Wordfence Now Includes 1.4 Billion Leaked Passwords in Password Auditing Feature

Last week, we reported a massive upsurge in brute force login attempts following the leak of a database of 1.4 billion cleartext credentials. No one had seen 14% of the exposed username/password pairs before, making this a ripe opportunity for hackers to attempt to break into WordPress sites.

Historically, brute force attacks targeting WordPress have not been very successful. But this new database provides fresh credentials that, when matched with a WordPress username, may provide a higher success rate for attackers targeting sites that do not have any protection.

Password Auditing Improvements

Wordfence Premium includes a powerful Password Auditing feature. Using a GPU cracking cluster, we give you the ability to audit the strength of your admin and user passwords. You can learn more about how this feature helps protects your site here.

In response to this latest leak, we’ve merged this updated password list into our own large password list that we currently use to audit administrator accounts. Our previous list contained 269 million known passwords from various breaches, such as LinkedIn, and eHarmony. After merging and removing duplicates, this new list comes in at 609 million known passwords against which we can test your users’ passwords.

We ran some initial tests to compare how our previous list performed against the new list.
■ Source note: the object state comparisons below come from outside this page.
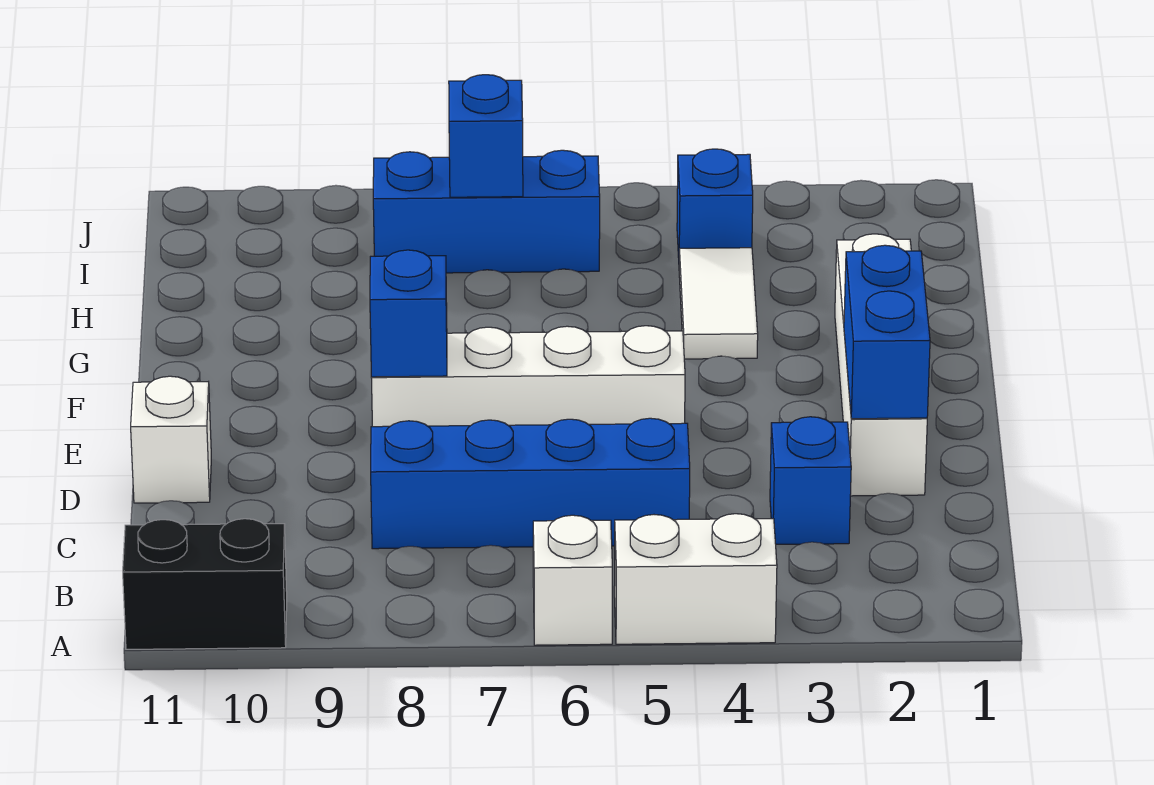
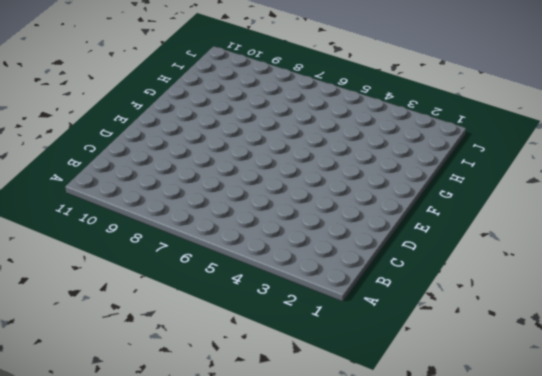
none -> white brick A4:A5 level 1
none -> white brick A6 level 1
none -> black brick A10:A11 level 1

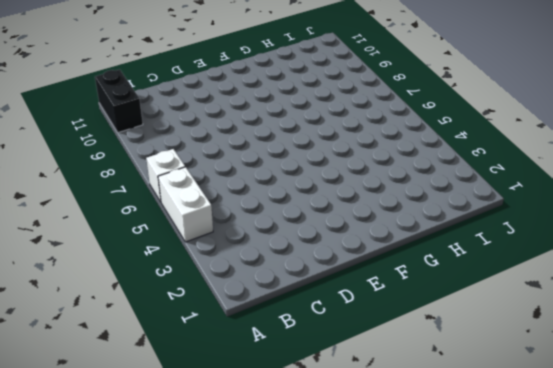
none -> blue brick C3 level 1
none -> blue brick C5:C8 level 1
none -> white brick D2:G2 level 1

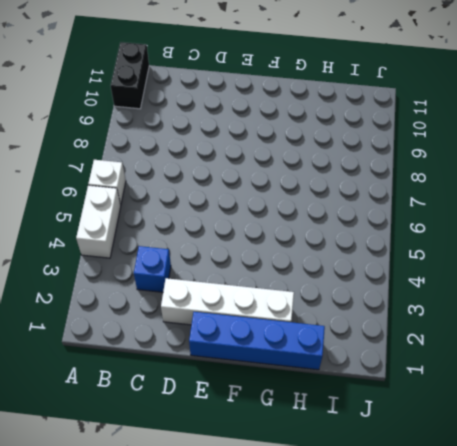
blue brick E1:H1 level 1 -> blue brick C5:C8 level 1
none -> white brick D11 level 1
none -> white brick E5:E8 level 1
none -> white tile G4:H4 level 1

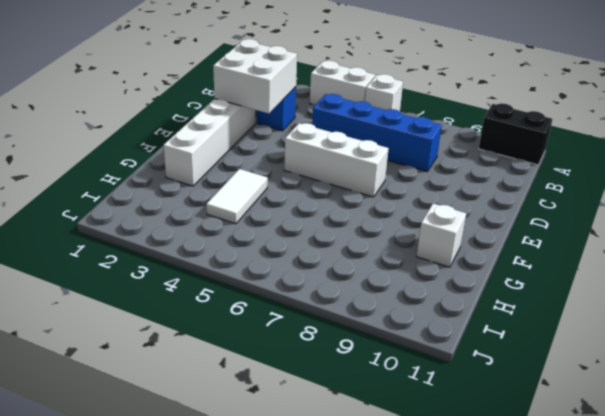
white brick C2:D3 level 2 -> blue brick D2:E2 level 2
white brick E5:E7 level 1 -> white brick E5:E8 level 1
white brick G10 level 1 -> white brick D11 level 1
none -> blue brick I4 level 1
none -> blue brick I6:I8 level 1
none -> blue brick E8 level 2

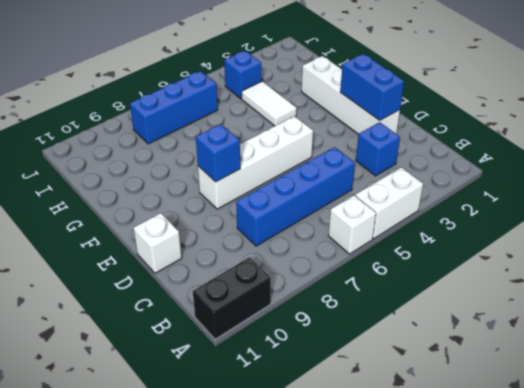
none -> blue brick I7 level 2

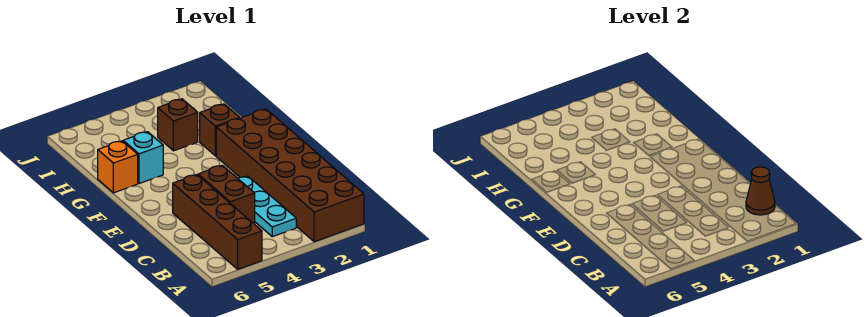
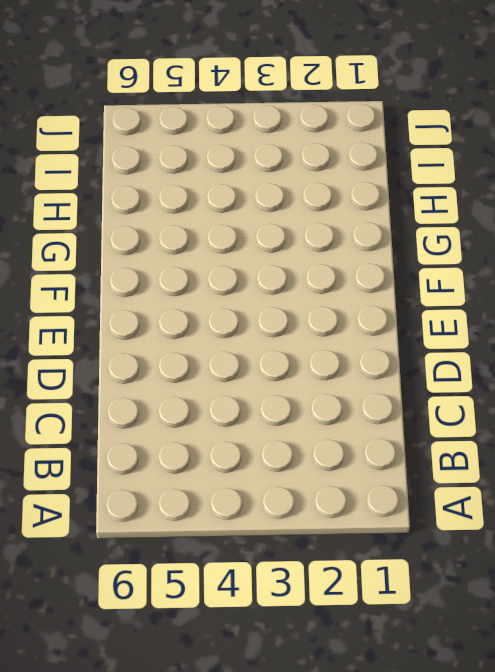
none -> brown brick A1:F2 level 1
none -> brown brick A5:D5 level 1

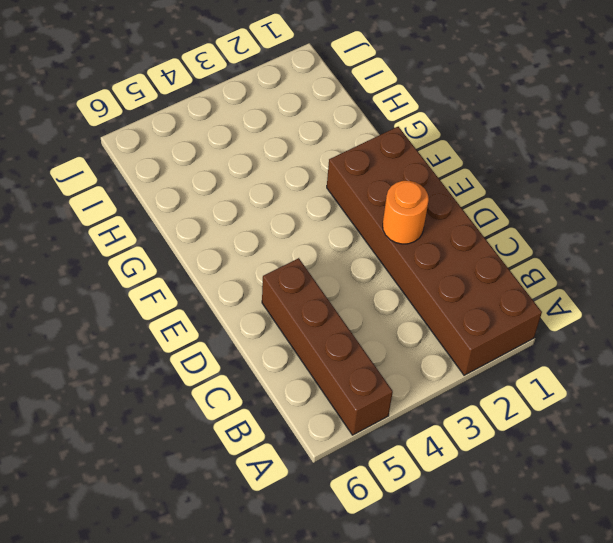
orange round brick D2 level 2 -> none
none -> cyan plate B3:D3 level 1
none -> brown brick C4:D4 level 1

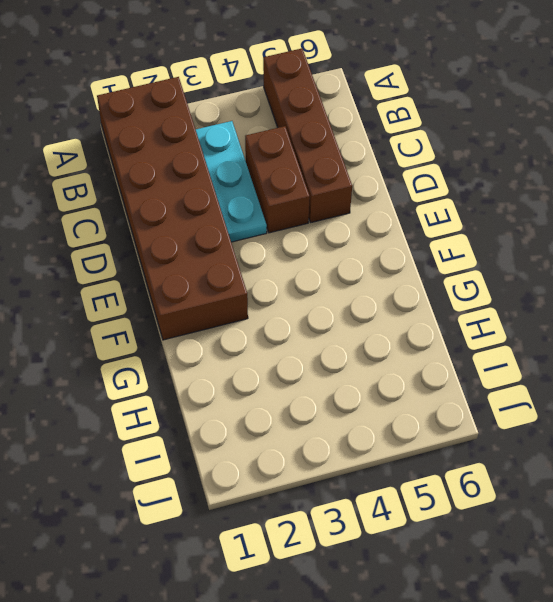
none -> brown brick G2 level 1
none -> cyan brick G5 level 1

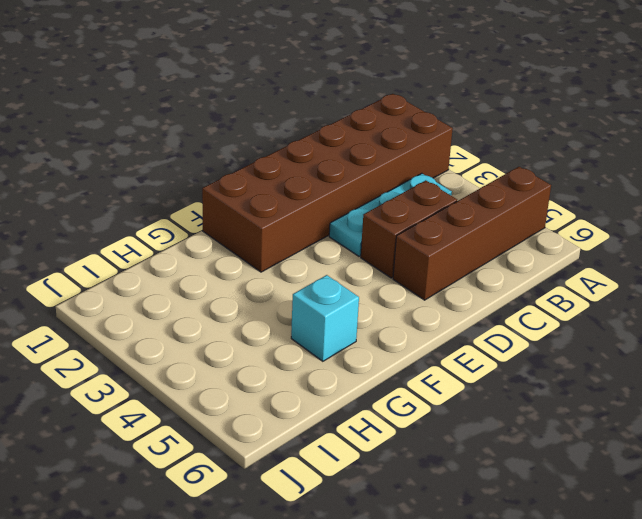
none -> brown brick G2 level 1
none -> orange brick G6 level 1

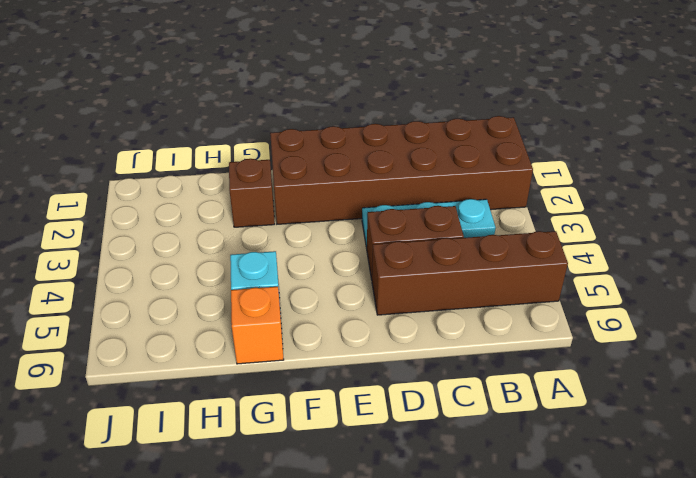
none -> brown brick H3 level 1
none -> brown cone B1 level 2

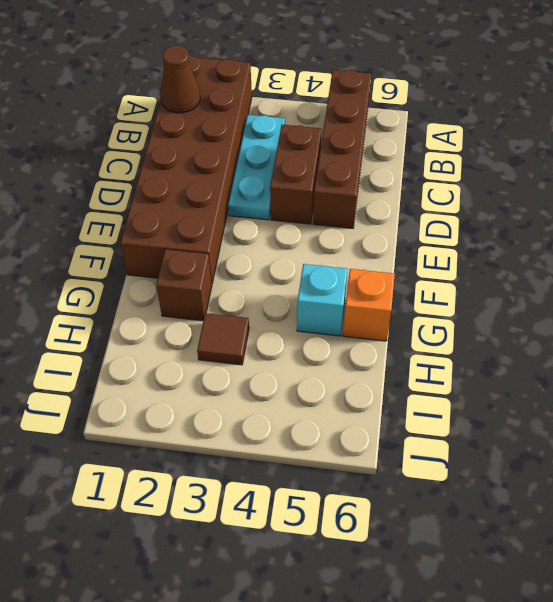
brown tile H3 level 1 -> brown brick H3 level 1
In a random sampling of 100 user accounts, our previous list cracked 42% of the 100 password hashes. The current list cracks 57% when run against the same list. That’s a 36% increase over the previous capability. This means that a Wordfence password audit is now 36% more likely to find a weak password than before.


We strongly recommend that you upgrade to Wordfence Premium to benefit from the new capability we’ve added to our Password Auditing feature.

We also recommend you follow these additional steps:

  1. Install a firewall like Wordfence that intelligently blocks brute force attacks.
  2. Ensure that you have strong passwords on all user accounts, especially admin. Wordfence provides an option to enforce strong passwords when creating/updating a user account under “Login Security Options”.
  3. Change your admin username from the default ‘admin’ to something harder to guess.
  4. Delete any unused accounts, especially admin accounts that you don’t use. This reduces your attack surface.
  5. Enable two-factor authentication on all admin accounts. Wordfence Premium provides two-factor.
  6. Enable an IP blacklist to block IPs that are engaged in this attack. Wordfence Premium provides a real-time IP blacklist.
  7. Monitor login attempts by configuring alerts for when an admin signs in to your website. Wordfence (free version) provides this.
  8. Do not reuse a password on multiple services. That way, if you have a password from a data breach in this new database, it won’t be the same as your WordPress admin password. You can use a password manager like 1password to manage many passwords across services.